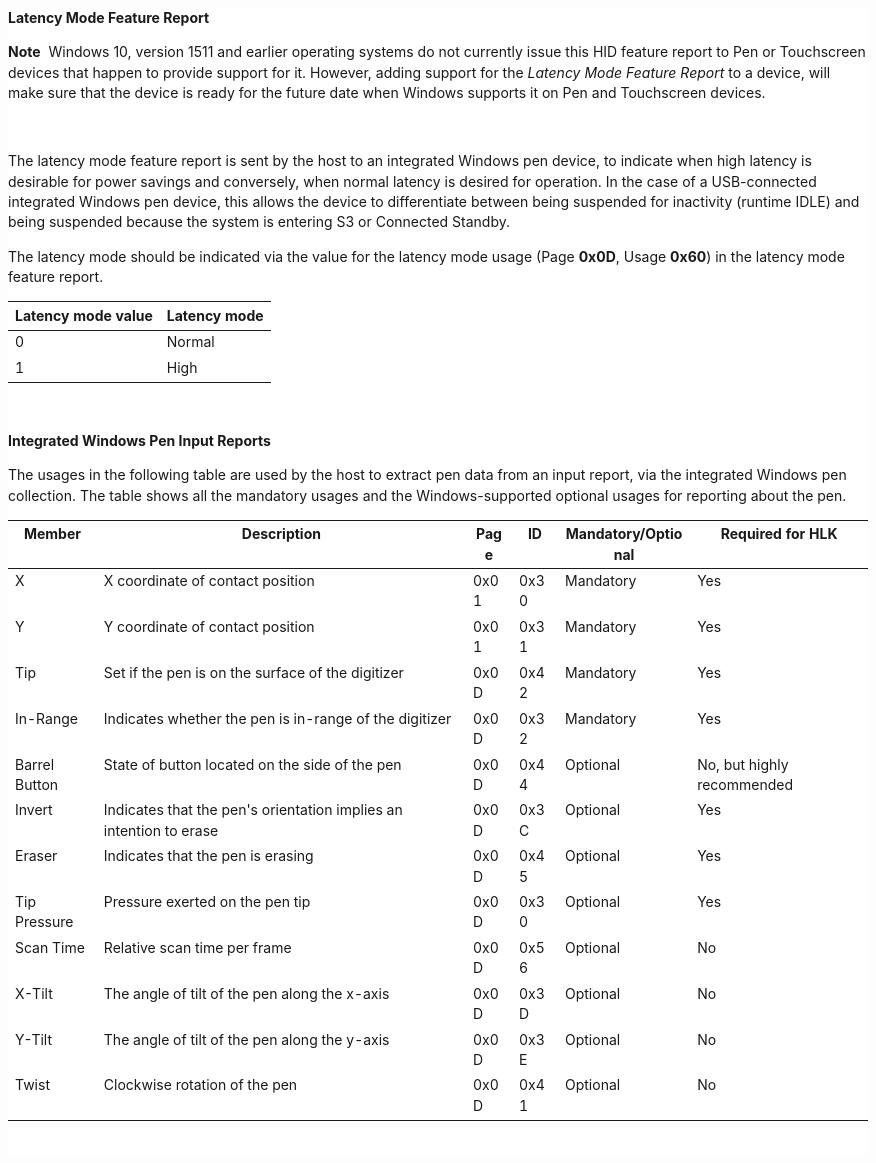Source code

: **Latency Mode Feature Report**

**Note**  Windows 10, version 1511 and earlier operating systems do not currently issue this HID feature report to Pen or Touchscreen devices that happen to provide support for it. However, adding support for the *Latency Mode Feature Report* to a device, will make sure that the device is ready for the future date when Windows supports it on Pen and Touchscreen devices.

 

The latency mode feature report is sent by the host to an integrated Windows pen device, to indicate when high latency is desirable for power savings and conversely, when normal latency is desired for operation. In the case of a USB-connected integrated Windows pen device, this allows the device to differentiate between being suspended for inactivity (runtime IDLE) and being suspended because the system is entering S3 or Connected Standby.

The latency mode should be indicated via the value for the latency mode usage (Page **0x0D**, Usage **0x60**) in the latency mode feature report.

| Latency mode value | Latency mode |
|--------------------|--------------|
| 0                  | Normal       |
| 1                  | High         |

 

**Integrated Windows Pen Input Reports**

The usages in the following table are used by the host to extract pen data from an input report, via the integrated Windows pen collection. The table shows all the mandatory usages and the Windows-supported optional usages for reporting about the pen.

| Member        | Description                                                        | Page | ID   | Mandatory/Optional | Required for HLK           |
|---------------|--------------------------------------------------------------------|------|------|--------------------|----------------------------|
| X             | X coordinate of contact position                                   | 0x01 | 0x30 | Mandatory          | Yes                        |
| Y             | Y coordinate of contact position                                   | 0x01 | 0x31 | Mandatory          | Yes                        |
| Tip           | Set if the pen is on the surface of the digitizer                  | 0x0D | 0x42 | Mandatory          | Yes                        |
| In-Range      | Indicates whether the pen is in-range of the digitizer             | 0x0D | 0x32 | Mandatory          | Yes                        |
| Barrel Button | State of button located on the side of the pen                     | 0x0D | 0x44 | Optional           | No, but highly recommended |
| Invert        | Indicates that the pen's orientation implies an intention to erase | 0x0D | 0x3C | Optional           | Yes                        |
| Eraser        | Indicates that the pen is erasing                                  | 0x0D | 0x45 | Optional           | Yes                        |
| Tip Pressure  | Pressure exerted on the pen tip                                    | 0x0D | 0x30 | Optional           | Yes                        |
| Scan Time     | Relative scan time per frame                                       | 0x0D | 0x56 | Optional           | No                         |
| X-Tilt        | The angle of tilt of the pen along the x-axis                      | 0x0D | 0x3D | Optional           | No                         |
| Y-Tilt        | The angle of tilt of the pen along the y-axis                      | 0x0D | 0x3E | Optional           | No                         |
| Twist         | Clockwise rotation of the pen                                      | 0x0D | 0x41 | Optional           | No                         |

 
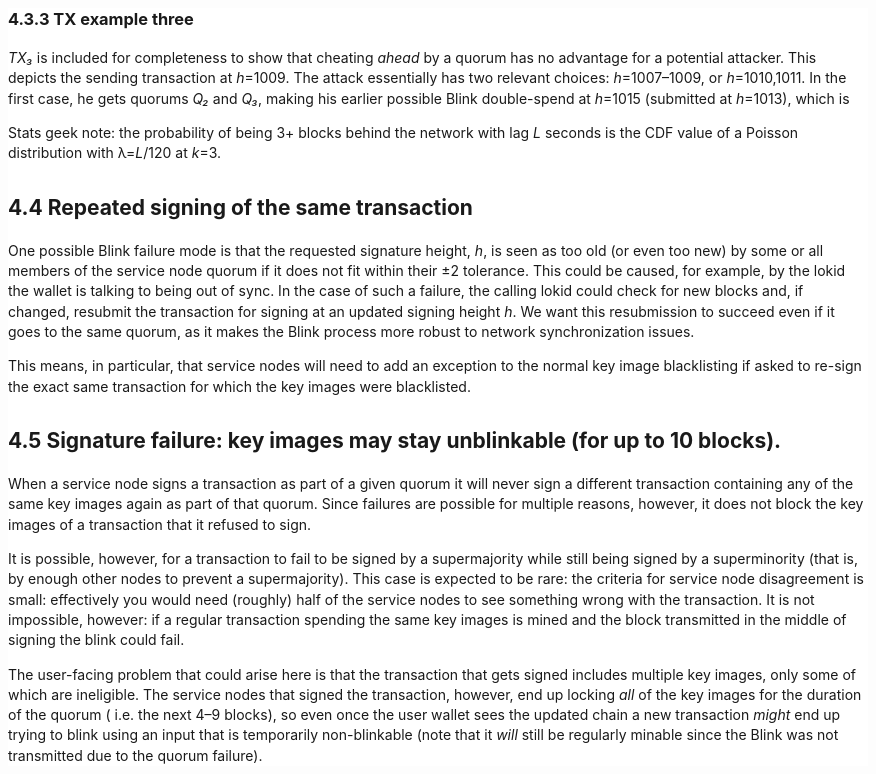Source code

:### 4.3.3 TX example three

*TX₃* is included for completeness to show that cheating *ahead* by a
quorum has no advantage for a potential attacker. This depicts the
sending transaction at *h*=1009. The attack essentially has two relevant
choices: *h*=1007–1009, or *h*=1010,1011. In the first case, he gets
quorums *Q₂* and *Q₃*, making his earlier possible Blink double-spend at
*h*=1015 (submitted at *h*=1013), which is

Stats geek note: the probability of being 3+ blocks behind the network
with lag *L* seconds is the CDF value of a Poisson distribution with
λ=*L*/120 at *k*=3.

## 4.4 Repeated signing of the same transaction

One possible Blink failure mode is that the requested signature height,
*h*, is seen as too old (or even too new) by some or all members of the
service node quorum if it does not fit within their ±2 tolerance. This
could be caused, for example, by the lokid the wallet is talking to
being out of sync. In the case of such a failure, the calling lokid
could check for new blocks and, if changed, resubmit the transaction for
signing at an updated signing height *h*. We want this resubmission to
succeed even if it goes to the same quorum, as it makes the Blink
process more robust to network synchronization issues.

This means, in particular, that service nodes will need to add an
exception to the normal key image blacklisting if asked to re-sign the
exact same transaction for which the key images were
blacklisted.

## 4.5 Signature failure: key images may stay unblinkable (for up to 10 blocks).

When a service node signs a transaction as part of a given quorum it
will never sign a different transaction containing any of the same key
images again as part of that quorum. Since failures are possible for
multiple reasons, however, it does not block the key images of a
transaction that it refused to sign.

It is possible, however, for a transaction to fail to be signed by a
supermajority while still being signed by a superminority (that is, by
enough other nodes to prevent a supermajority). This case is expected to
be rare: the criteria for service node disagreement is small:
effectively you would need (roughly) half of the service nodes to see
something wrong with the transaction. It is not impossible, however: if
a regular transaction spending the same key images is mined and the
block transmitted in the middle of signing the blink could fail.

The user-facing problem that could arise here is that the transaction
that gets signed includes multiple key images, only some of which are
ineligible. The service nodes that signed the transaction, however, end
up locking *all* of the key images for the duration of the quorum (
i.e. the next 4–9 blocks), so even once the user wallet sees the
updated chain a new transaction *might* end up trying to blink using an
input that is temporarily non-blinkable (note that it *will* still be
regularly minable since the Blink was not transmitted due to the quorum
failure).
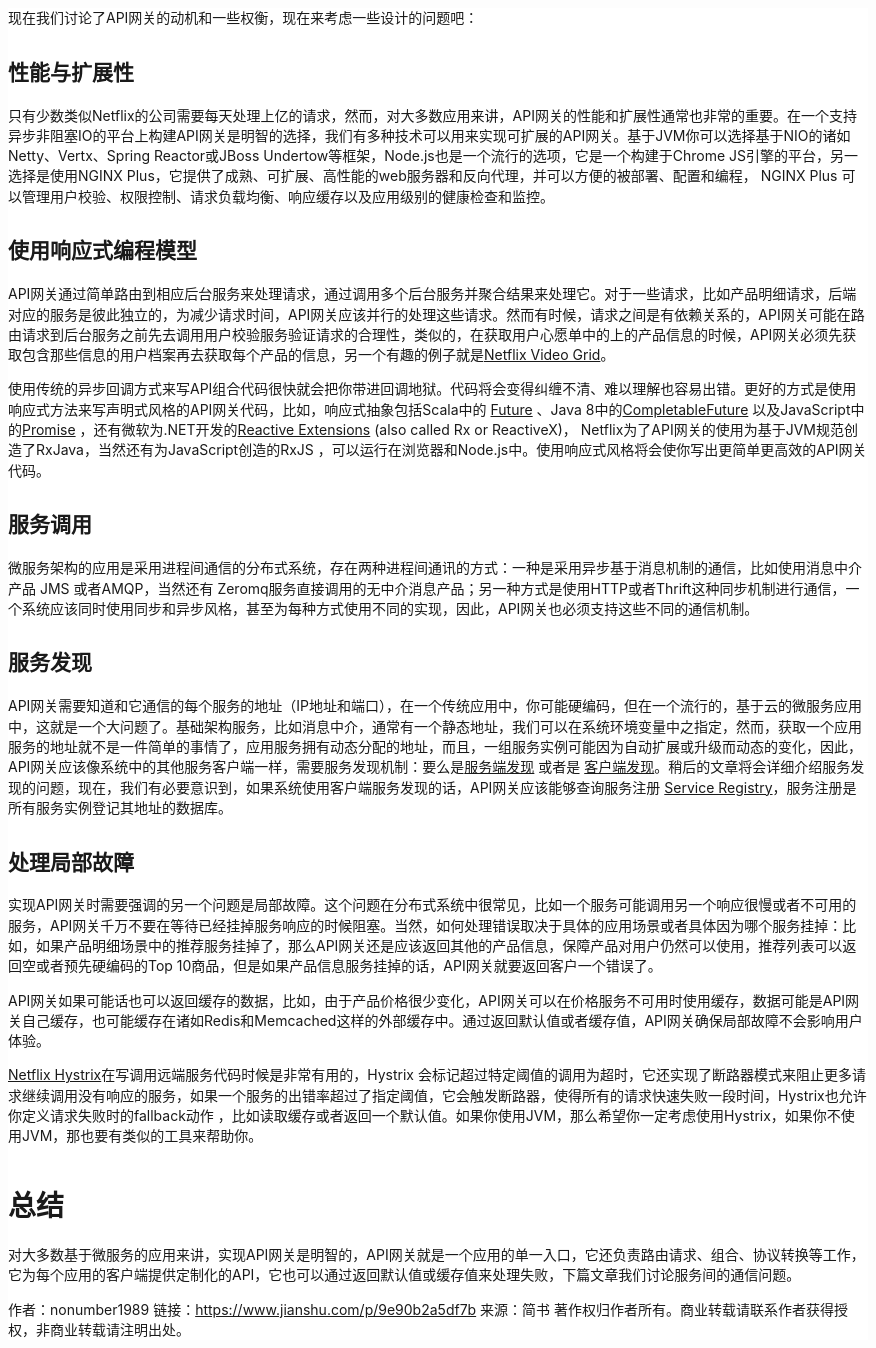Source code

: 现在我们讨论了API网关的动机和一些权衡，现在来考虑一些设计的问题吧：

## 性能与扩展性

只有少数类似Netflix的公司需要每天处理上亿的请求，然而，对大多数应用来讲，API网关的性能和扩展性通常也非常的重要。在一个支持异步非阻塞IO的平台上构建API网关是明智的选择，我们有多种技术可以用来实现可扩展的API网关。基于JVM你可以选择基于NIO的诸如Netty、Vertx、Spring Reactor或JBoss Undertow等框架，Node.js也是一个流行的选项，它是一个构建于Chrome JS引擎的平台，另一选择是使用NGINX Plus，它提供了成熟、可扩展、高性能的web服务器和反向代理，并可以方便的被部署、配置和编程， NGINX Plus 可以管理用户校验、权限控制、请求负载均衡、响应缓存以及应用级别的健康检查和监控。

## 使用响应式编程模型

API网关通过简单路由到相应后台服务来处理请求，通过调用多个后台服务并聚合结果来处理它。对于一些请求，比如产品明细请求，后端对应的服务是彼此独立的，为减少请求时间，API网关应该并行的处理这些请求。然而有时候，请求之间是有依赖关系的，API网关可能在路由请求到后台服务之前先去调用用户校验服务验证请求的合理性，类似的，在获取用户心愿单中的上的产品信息的时候，API网关必须先获取包含那些信息的用户档案再去获取每个产品的信息，另一个有趣的例子就是[Netflix Video Grid](https://link.jianshu.com?t=http://techblog.netflix.com/2013/02/rxjava-netflix-api.html)。

使用传统的异步回调方式来写API组合代码很快就会把你带进回调地狱。代码将会变得纠缠不清、难以理解也容易出错。更好的方式是使用响应式方法来写声明式风格的API网关代码，比如，响应式抽象包括Scala中的 [Future](https://link.jianshu.com?t=http://docs.scala-lang.org/overviews/core/futures.html) 、Java 8中的[CompletableFuture](https://link.jianshu.com?t=https://docs.oracle.com/javase/8/docs/api/java/util/concurrent/CompletableFuture.html) 以及JavaScript中的[Promise](https://link.jianshu.com?t=https://developer.mozilla.org/en-US/docs/Web/JavaScript/Reference/Global_Objects/Promise) ，还有微软为.NET开发的[Reactive Extensions](https://link.jianshu.com?t=http://reactivex.io/) (also called Rx or ReactiveX)， Netflix为了API网关的使用为基于JVM规范创造了RxJava，当然还有为JavaScript创造的RxJS ，可以运行在浏览器和Node.js中。使用响应式风格将会使你写出更简单更高效的API网关代码。

## 服务调用

微服务架构的应用是采用进程间通信的分布式系统，存在两种进程间通讯的方式：一种是采用异步基于消息机制的通信，比如使用消息中介产品 JMS 或者AMQP，当然还有 Zeromq服务直接调用的无中介消息产品；另一种方式是使用HTTP或者Thrift这种同步机制进行通信，一个系统应该同时使用同步和异步风格，甚至为每种方式使用不同的实现，因此，API网关也必须支持这些不同的通信机制。

## 服务发现

API网关需要知道和它通信的每个服务的地址（IP地址和端口），在一个传统应用中，你可能硬编码，但在一个流行的，基于云的微服务应用中，这就是一个大问题了。基础架构服务，比如消息中介，通常有一个静态地址，我们可以在系统环境变量中之指定，然而，获取一个应用服务的地址就不是一件简单的事情了，应用服务拥有动态分配的地址，而且，一组服务实例可能因为自动扩展或升级而动态的变化，因此，API网关应该像系统中的其他服务客户端一样，需要服务发现机制：要么是[服务端发现](https://link.jianshu.com?t=http://microservices.io/patterns/server-side-discovery.html) 或者是 [客户端发现](https://link.jianshu.com?t=http://microservices.io/patterns/client-side-discovery.html)。稍后的文章将会详细介绍服务发现的问题，现在，我们有必要意识到，如果系统使用客户端服务发现的话，API网关应该能够查询服务注册 [Service Registry](https://link.jianshu.com?t=http://microservices.io/patterns/service-registry.html)，服务注册是所有服务实例登记其地址的数据库。

## 处理局部故障

实现API网关时需要强调的另一个问题是局部故障。这个问题在分布式系统中很常见，比如一个服务可能调用另一个响应很慢或者不可用的服务，API网关千万不要在等待已经挂掉服务响应的时候阻塞。当然，如何处理错误取决于具体的应用场景或者具体因为哪个服务挂掉：比如，如果产品明细场景中的推荐服务挂掉了，那么API网关还是应该返回其他的产品信息，保障产品对用户仍然可以使用，推荐列表可以返回空或者预先硬编码的Top 10商品，但是如果产品信息服务挂掉的话，API网关就要返回客户一个错误了。

API网关如果可能话也可以返回缓存的数据，比如，由于产品价格很少变化，API网关可以在价格服务不可用时使用缓存，数据可能是API网关自己缓存，也可能缓存在诸如Redis和Memcached这样的外部缓存中。通过返回默认值或者缓存值，API网关确保局部故障不会影响用户体验。

[Netflix Hystrix](https://link.jianshu.com?t=https://github.com/Netflix/Hystrix)在写调用远端服务代码时候是非常有用的，Hystrix 会标记超过特定阈值的调用为超时，它还实现了断路器模式来阻止更多请求继续调用没有响应的服务，如果一个服务的出错率超过了指定阈值，它会触发断路器，使得所有的请求快速失败一段时间，Hystrix也允许你定义请求失败时的fallback动作 ，比如读取缓存或者返回一个默认值。如果你使用JVM，那么希望你一定考虑使用Hystrix，如果你不使用JVM，那也要有类似的工具来帮助你。

# 总结

对大多数基于微服务的应用来讲，实现API网关是明智的，API网关就是一个应用的单一入口，它还负责路由请求、组合、协议转换等工作，它为每个应用的客户端提供定制化的API，它也可以通过返回默认值或缓存值来处理失败，下篇文章我们讨论服务间的通信问题。



作者：nonumber1989
链接：https://www.jianshu.com/p/9e90b2a5df7b
来源：简书
著作权归作者所有。商业转载请联系作者获得授权，非商业转载请注明出处。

■ **What you need to do**
Where a line in the records above includes the string "supermajority", show it.

■ **Written answer**
supermajority while still being signed by a superminority (that is, by
enough other nodes to prevent a supermajority). This case is expected to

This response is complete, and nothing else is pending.